### GIVEN TEXT
%%
Customer-facing documentation:
Integration with CRM systems, support ticket platforms, and product analytics tools creates a cohesive customer support ecosystem. Knowledge base software increasingly includes AI-powered features like chatbots that can pull information directly from your documentation, answer questions in natural language, and continuously improve through user interactions..

Measuring success

For employee documentation:
Success metrics might include reduced training time, fewer internal support tickets, and increased employee productivity. Surveys can gauge how helpful employees find the documentation.

For customer documentation:
Decreased support tickets, reduced customer churn, and improved customer satisfaction scores all indicate effective documentation. Time-on-page and bounce rate metrics can reveal whether users are finding what they need.

Building knowledge bridges that connect and empower

The strategies for crafting employee versus customer-facing documentation diverge in various aspects, but both share a common goal: empowering users with the information they need. By recognizing these distinctions and implementing targeted approaches for each audience, you can create documentation ecosystems that truly serve their purpose. This enables you to streamline operations while enhancing customer experience.

Ask yourself: Is your current knowledge base solution serving both audiences effectively? Or are you trying to force-fit one approach for two distinct needs? Take the next step today. Audit your existing documentation strategy, identify the gaps, and explore knowledge management platforms that can address both internal and external documentation needs. 

Because in today’s information-driven business landscape, effective knowledge management isn’t just a nice-to-have; it’s your competitive edge.

How AllyMatter addresses dual knowledge base challenges

AllyMatter solves the “bridging two worlds” challenge by enabling organizations to manage both internal and external documentation strategies from a single platform. The granular access control ensures detailed employee SOPs and proprietary processes remain secure, while simultaneously providing accessible, customer-focused content, all without the complexity of separate systems.

The platform recognizes that your finance team needs comprehensive procedural depth while your customers need streamlined, solution-focused guidance. Rather than forcing a compromise, AllyMatter adapts its interface and organization to serve each audience’s distinct needs, ensuring operational efficiency for employees and elevated self-service experience for customers through one unified solution.
%%
### WORK TASK
Continue the article on employee and customer documentation, picking up right after its final paragraph.

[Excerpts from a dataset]
%%
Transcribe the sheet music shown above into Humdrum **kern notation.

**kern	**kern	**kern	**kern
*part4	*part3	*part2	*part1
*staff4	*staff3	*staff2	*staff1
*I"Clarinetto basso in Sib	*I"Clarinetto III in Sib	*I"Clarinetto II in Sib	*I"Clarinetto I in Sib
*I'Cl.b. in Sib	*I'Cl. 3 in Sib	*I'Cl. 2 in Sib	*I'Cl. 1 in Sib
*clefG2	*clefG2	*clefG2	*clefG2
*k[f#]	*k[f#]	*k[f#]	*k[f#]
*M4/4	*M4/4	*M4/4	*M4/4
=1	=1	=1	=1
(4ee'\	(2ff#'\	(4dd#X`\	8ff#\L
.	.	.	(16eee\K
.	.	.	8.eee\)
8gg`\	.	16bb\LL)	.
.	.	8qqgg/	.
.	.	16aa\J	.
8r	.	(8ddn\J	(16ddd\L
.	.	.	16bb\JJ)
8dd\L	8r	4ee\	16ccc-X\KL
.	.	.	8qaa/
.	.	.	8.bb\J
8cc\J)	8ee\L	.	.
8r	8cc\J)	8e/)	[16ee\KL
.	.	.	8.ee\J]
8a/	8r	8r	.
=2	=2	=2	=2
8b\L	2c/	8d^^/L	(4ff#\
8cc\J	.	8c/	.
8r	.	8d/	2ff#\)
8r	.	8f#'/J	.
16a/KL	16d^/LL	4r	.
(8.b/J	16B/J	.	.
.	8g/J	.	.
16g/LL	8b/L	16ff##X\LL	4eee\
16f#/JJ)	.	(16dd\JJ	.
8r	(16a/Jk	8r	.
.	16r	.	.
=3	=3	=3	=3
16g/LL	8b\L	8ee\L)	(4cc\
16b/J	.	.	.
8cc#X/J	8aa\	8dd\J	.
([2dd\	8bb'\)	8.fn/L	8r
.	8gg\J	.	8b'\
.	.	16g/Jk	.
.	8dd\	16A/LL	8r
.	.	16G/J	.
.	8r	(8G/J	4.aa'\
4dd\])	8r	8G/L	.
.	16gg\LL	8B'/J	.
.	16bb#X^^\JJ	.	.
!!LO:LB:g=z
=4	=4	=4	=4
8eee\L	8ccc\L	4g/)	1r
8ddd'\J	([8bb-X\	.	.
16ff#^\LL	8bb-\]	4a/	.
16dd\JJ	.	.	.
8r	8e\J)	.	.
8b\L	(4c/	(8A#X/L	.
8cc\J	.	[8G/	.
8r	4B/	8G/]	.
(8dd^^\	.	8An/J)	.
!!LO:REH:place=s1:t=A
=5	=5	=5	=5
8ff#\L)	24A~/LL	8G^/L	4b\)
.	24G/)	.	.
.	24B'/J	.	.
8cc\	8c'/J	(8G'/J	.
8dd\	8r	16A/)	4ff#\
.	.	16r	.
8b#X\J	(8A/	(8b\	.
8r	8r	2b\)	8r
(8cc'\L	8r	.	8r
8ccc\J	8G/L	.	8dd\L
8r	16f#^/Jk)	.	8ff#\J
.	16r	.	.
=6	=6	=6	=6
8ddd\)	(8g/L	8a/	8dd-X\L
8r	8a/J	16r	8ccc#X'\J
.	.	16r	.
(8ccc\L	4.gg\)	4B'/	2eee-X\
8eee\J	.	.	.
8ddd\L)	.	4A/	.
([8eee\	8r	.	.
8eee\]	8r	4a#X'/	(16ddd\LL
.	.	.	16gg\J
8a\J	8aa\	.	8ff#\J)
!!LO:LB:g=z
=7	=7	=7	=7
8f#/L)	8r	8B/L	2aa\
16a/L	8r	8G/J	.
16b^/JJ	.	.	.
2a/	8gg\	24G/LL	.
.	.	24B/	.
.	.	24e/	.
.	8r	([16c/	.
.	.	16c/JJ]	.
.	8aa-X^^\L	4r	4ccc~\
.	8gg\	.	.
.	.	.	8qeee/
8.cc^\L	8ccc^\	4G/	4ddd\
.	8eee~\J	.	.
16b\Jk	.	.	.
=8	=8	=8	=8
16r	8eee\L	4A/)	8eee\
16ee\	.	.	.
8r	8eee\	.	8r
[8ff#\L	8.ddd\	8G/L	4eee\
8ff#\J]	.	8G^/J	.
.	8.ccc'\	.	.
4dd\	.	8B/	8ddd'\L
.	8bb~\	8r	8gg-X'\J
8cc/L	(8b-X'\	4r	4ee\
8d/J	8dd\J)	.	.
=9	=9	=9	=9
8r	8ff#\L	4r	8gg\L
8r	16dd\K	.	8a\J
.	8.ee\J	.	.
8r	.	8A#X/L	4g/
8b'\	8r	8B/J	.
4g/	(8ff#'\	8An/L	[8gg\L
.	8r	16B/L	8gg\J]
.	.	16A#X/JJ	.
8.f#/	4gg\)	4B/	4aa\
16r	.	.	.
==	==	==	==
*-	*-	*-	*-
%%
### OUTPUT OF THE TASK
Ready to unify your internal and external documentation strategy? Join the AllyMatter waitlist 

Frequently asked questions

Should we use separate platforms for internal and external knowledge bases? 

While some organizations use different platforms, managing two separate systems creates maintenance overhead and potential inconsistencies. A unified platform with robust access controls allows you to maintain both internal and external documentation efficiently while ensuring content quality across both audiences.

How do we prevent sensitive internal information from accidentally appearing in customer-facing documentation? 

Implement tiered access controls and approval workflows. Establish clear content governance where internal documentation requires different review processes than customer-facing content. Regular audits and role-based permissions ensure sensitive information stays within appropriate boundaries.

What’s the main difference in writing style between internal and external documentation? 

Internal documentation can use company terminology and assume organizational context, while external documentation must eliminate jargon and provide complete context. Internal content focuses on efficiency and completeness, while external content prioritizes clarity and user success.

How do we measure if our dual knowledge base approach is working? 

For internal documentation, track metrics like employee time-to-information and training efficiency. For external documentation, monitor support ticket reduction and customer satisfaction scores. The key is ensuring each serves its specific audience effectively rather than using identical success metrics.